C’est par la même raison que l’éducation des animaux, quoique fort courte, est toujours heureuse ; ils apprennent en très de temps presque tout ce que savent leur père et mère, et c’est par l’imitation qu’ils l’apprennent[NdÉ 1] ; ils ont donc non seulement l’expérience qu’ils peuvent acquérir par le sentiment, mais ils profitent encore, par le moyen de l’imitation, de l’expérience que les autres ont acquise. Les jeunes animaux se modèlent sur les vieux ; ils voient que ceux-ci s’approchent ou fuient lorsqu’ils entendent certains bruits, lorsqu’ils aperçoivent certains objets, lorsqu’ils sentent certaines odeurs ; ils s’approchent aussi ou fuient d’abord avec eux sans autre cause déterminante que l’imitation, et ensuite ils s’approchent ou fuient d’eux-mêmes et tout seuls, parce qu’ils ont pris l’habitude de s’approcher ou de fuir toutes les fois qu’ils ont éprouvé les mêmes sensations.

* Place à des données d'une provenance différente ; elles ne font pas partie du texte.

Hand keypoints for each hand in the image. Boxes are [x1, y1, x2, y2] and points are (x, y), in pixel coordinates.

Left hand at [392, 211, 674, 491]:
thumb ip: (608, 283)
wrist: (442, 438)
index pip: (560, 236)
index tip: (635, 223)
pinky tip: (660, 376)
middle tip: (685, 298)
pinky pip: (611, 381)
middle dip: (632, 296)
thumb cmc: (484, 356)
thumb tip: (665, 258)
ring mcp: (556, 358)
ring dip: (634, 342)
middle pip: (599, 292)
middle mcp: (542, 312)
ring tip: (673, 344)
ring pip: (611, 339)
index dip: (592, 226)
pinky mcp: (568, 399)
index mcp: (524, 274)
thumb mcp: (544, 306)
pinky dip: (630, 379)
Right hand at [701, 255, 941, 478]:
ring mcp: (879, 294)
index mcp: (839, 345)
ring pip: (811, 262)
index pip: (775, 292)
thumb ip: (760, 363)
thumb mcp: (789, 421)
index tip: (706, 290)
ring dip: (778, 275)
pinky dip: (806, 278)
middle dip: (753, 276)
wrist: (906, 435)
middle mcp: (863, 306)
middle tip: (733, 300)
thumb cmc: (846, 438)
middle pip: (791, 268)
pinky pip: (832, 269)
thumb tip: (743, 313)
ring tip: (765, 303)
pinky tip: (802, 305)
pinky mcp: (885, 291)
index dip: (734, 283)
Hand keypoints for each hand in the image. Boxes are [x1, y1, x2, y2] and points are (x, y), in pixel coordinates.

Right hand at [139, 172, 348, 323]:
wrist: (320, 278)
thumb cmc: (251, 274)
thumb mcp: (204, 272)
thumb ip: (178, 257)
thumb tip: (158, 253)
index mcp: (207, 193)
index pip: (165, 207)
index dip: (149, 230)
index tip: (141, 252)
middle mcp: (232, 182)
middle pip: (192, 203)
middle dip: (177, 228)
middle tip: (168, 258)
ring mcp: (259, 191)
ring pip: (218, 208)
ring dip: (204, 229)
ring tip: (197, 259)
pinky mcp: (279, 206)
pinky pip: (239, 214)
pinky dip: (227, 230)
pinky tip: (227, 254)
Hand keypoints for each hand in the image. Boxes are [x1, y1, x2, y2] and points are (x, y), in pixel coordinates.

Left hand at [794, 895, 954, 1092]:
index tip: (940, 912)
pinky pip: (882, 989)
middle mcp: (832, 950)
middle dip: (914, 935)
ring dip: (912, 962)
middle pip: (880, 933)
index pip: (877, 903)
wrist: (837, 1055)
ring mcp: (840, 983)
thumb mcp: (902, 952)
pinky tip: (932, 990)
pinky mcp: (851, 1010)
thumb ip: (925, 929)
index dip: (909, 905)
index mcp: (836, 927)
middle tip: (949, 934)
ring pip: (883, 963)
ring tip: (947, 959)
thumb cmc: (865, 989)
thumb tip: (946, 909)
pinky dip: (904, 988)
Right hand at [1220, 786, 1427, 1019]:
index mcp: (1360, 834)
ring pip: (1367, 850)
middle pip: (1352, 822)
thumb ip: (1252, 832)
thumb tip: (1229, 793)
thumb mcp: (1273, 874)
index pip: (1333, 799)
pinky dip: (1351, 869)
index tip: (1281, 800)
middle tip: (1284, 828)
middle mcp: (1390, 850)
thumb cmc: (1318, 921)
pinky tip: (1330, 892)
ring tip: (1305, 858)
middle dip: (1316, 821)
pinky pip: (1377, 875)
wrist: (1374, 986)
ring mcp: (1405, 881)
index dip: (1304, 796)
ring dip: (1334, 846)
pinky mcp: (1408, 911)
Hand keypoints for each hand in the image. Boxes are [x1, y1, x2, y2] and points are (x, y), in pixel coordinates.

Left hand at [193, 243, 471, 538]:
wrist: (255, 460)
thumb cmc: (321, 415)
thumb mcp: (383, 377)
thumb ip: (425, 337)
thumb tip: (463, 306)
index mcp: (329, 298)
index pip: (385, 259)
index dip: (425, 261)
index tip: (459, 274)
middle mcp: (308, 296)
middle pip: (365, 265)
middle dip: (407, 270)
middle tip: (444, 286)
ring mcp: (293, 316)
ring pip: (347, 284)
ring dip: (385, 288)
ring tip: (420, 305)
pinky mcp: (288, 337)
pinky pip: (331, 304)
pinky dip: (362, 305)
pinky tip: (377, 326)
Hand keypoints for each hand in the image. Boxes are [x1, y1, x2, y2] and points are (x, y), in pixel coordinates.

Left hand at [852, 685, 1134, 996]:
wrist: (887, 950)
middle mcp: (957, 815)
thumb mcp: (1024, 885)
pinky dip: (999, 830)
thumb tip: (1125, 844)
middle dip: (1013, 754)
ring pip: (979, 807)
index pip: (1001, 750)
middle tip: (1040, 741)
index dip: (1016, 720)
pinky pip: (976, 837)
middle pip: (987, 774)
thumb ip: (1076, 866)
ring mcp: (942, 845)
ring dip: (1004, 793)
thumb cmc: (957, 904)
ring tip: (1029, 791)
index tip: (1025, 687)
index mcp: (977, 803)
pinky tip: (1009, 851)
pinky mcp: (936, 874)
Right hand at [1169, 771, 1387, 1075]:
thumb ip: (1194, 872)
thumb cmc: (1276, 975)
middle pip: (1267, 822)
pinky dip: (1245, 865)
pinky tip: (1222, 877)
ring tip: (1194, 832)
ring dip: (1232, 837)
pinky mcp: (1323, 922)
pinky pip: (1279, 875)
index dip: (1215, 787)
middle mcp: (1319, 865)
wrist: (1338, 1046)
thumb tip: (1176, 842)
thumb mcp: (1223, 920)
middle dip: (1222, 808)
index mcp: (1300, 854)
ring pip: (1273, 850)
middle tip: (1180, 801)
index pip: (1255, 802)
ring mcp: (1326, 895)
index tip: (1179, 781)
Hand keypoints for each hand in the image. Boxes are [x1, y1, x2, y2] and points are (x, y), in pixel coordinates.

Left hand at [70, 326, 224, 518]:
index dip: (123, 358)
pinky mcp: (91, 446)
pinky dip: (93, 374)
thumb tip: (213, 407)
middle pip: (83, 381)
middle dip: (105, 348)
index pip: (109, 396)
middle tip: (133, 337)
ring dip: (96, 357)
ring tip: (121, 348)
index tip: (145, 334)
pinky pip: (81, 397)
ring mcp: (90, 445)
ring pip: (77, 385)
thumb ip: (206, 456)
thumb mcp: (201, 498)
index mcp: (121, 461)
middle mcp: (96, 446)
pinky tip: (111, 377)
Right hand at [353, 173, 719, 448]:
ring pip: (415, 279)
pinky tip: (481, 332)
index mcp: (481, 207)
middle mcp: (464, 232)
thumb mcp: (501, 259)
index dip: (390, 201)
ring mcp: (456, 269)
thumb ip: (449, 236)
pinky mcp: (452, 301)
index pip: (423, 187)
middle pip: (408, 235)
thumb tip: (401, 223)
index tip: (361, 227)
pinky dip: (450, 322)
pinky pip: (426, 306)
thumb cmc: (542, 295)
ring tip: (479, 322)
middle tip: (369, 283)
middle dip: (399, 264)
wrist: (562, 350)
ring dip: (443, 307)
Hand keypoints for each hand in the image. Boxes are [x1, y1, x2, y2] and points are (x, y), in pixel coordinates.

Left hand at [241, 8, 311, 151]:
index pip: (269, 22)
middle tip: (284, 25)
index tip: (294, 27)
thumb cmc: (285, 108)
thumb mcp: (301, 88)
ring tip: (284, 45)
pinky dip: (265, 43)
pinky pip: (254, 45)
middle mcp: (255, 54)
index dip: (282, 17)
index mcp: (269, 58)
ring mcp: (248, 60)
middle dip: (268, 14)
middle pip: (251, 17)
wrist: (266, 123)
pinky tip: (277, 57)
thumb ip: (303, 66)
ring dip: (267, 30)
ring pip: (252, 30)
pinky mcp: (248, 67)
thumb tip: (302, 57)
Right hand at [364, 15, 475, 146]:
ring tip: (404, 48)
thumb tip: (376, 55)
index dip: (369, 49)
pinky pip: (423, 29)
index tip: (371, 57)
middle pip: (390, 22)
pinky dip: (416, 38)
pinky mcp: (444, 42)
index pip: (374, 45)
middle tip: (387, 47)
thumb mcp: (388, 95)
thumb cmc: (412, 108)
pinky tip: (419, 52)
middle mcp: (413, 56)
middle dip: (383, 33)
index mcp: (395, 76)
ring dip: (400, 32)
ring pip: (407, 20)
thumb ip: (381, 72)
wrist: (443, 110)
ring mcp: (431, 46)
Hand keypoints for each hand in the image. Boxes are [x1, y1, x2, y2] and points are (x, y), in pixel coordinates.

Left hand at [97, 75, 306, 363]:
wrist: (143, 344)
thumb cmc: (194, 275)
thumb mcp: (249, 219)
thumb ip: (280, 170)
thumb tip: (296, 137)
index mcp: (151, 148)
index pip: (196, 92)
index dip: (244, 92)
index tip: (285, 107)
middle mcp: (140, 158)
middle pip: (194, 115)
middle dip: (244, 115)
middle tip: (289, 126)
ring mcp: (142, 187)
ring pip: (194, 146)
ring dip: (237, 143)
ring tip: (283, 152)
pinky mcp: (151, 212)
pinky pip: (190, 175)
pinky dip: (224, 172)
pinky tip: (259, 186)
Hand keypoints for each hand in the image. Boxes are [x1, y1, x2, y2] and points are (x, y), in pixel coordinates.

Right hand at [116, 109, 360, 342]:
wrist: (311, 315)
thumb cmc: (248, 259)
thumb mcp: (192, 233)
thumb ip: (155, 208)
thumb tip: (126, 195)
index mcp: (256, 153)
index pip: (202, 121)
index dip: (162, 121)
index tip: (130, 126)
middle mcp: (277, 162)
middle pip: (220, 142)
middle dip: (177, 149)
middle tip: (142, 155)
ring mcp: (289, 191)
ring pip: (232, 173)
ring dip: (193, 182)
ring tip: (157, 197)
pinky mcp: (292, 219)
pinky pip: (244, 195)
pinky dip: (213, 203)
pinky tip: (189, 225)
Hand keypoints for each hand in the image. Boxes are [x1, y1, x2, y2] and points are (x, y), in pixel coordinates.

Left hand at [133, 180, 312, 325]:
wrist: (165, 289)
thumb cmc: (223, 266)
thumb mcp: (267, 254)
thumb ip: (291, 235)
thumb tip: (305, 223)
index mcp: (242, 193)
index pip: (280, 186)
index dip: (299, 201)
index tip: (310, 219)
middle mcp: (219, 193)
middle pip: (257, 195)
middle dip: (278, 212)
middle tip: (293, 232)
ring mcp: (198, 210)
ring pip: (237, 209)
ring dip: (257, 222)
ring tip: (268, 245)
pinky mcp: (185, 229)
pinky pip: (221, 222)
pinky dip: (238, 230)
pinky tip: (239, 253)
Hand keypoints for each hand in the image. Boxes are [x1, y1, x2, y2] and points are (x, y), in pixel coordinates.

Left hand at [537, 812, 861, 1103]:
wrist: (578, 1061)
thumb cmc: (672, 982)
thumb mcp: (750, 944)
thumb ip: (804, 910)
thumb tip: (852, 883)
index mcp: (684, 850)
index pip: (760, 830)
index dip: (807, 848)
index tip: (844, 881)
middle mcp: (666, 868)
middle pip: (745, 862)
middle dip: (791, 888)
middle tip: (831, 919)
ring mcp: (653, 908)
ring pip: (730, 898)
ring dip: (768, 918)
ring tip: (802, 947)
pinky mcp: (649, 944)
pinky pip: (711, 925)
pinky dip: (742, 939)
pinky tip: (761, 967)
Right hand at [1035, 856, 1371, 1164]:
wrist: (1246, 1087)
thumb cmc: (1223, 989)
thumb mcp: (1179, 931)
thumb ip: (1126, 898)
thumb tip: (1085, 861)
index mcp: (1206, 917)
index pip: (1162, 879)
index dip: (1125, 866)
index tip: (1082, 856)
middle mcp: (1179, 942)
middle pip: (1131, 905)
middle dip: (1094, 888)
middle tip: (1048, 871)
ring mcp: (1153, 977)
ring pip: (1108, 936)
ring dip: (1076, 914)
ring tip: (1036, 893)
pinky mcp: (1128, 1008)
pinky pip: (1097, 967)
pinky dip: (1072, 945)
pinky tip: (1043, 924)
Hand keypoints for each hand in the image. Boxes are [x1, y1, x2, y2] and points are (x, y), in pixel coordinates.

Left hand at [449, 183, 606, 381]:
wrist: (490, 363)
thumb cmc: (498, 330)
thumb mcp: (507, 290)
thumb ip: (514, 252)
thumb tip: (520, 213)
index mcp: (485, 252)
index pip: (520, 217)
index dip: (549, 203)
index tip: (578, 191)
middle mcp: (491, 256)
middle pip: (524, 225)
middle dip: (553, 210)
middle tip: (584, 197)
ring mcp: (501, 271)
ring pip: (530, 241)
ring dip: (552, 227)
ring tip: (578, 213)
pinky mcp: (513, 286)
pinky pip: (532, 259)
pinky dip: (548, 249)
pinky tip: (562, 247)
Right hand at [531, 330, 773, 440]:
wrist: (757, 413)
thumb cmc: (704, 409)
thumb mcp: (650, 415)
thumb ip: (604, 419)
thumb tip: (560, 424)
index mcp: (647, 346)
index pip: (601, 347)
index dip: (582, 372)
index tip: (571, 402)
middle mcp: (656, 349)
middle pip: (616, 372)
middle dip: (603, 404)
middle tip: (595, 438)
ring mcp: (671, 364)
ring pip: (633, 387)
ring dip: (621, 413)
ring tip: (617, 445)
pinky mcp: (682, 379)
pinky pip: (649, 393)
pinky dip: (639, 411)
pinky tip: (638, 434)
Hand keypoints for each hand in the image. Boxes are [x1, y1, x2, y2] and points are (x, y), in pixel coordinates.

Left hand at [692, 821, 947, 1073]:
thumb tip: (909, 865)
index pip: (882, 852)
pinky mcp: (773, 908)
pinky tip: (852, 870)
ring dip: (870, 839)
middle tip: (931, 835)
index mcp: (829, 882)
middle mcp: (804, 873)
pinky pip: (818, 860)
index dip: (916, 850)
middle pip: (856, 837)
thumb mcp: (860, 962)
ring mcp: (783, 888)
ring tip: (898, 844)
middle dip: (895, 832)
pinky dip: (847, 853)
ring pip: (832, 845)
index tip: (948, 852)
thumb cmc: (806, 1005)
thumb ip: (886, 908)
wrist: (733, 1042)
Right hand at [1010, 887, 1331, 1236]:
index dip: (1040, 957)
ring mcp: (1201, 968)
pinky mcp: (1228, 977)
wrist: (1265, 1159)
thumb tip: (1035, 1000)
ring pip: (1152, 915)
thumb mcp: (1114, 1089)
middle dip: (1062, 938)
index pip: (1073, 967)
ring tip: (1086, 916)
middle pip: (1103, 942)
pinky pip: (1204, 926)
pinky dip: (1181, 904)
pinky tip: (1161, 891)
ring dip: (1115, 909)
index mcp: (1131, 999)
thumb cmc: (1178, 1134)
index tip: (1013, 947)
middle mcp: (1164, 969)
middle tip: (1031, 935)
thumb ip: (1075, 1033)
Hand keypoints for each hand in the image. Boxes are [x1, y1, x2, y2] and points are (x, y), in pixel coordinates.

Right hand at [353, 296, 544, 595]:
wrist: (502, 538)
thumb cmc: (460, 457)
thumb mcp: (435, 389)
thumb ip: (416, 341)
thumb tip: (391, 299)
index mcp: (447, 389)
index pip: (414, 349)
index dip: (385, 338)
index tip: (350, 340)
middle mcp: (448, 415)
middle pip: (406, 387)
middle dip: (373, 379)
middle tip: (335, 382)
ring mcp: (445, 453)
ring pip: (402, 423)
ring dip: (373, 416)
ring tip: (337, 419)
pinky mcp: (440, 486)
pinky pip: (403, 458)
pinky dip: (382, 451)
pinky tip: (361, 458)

Après avoir comparé l’homme à l’animal, pris chacun individuellement, je vais comparer l’homme en société avec l’animal en troupe, et rechercher en même temps qu’elle peut être la cause de cette espèce d’industrie qu’on remarque dans certains animaux, même dans les espèces les plus viles et les plus nombreuses : que de choses ne dit-on pas de celle de certains insectes ! Nos observateurs admirent à l’envie l’intelligence et les talents des abeilles : elles ont, disent-ils, un génie particulier, un art qui n’appartient qu’à elles, l’art de se bien gouverner. Il faut savoir observer pour s’en apercevoir ; mais une ruche est une république où chaque individu ne travaille que pour la société, où tout est ordonné, distribué, réparti avec une prévoyance, une équité, une prudence admirables ; Athènes n’était pas mieux conduite ni mieux policée : plus on observe ce panier de mouches et plus on découvre de merveilles, un fond de gouvernement inaltérable et toujours le même, un respect profond pour la personne en place, une vigilance singulière pour son service, la plus soigneuse attention pour ses plaisirs, un amour constant pour la patrie, une ardeur inconcevable pour le travail, une assiduité à l’ouvrage que rien n’égale, le plus grand désintéressement joint à la plus grande économie, la plus fine géométrie employée à la plus élégante architecture, etc. Je ne finirais point si je voulais seulement parcourir les annales de cette république, et tirer de l’histoire de ces insectes tous les traits qui ont excité l’admiration de leurs historiens.

C’est qu’indépendamment de l’enthousiasme qu’on prend pour son sujet, on admire toujours d’autant plus qu’on observe davantage et qu’on raisonne

  1. Mais ils l’apprennent très inégalement, suivant que leur intelligence est plus ou moins développée. Si, d’ailleurs, il est vrai que chez les animaux l’éducation consiste simplement dans une imitation des actes, des gestes, des cris, des sons de voix de l’éducateur, on doit ajouter que, chez l’homme, c’est encore en cela que consiste l’éducation.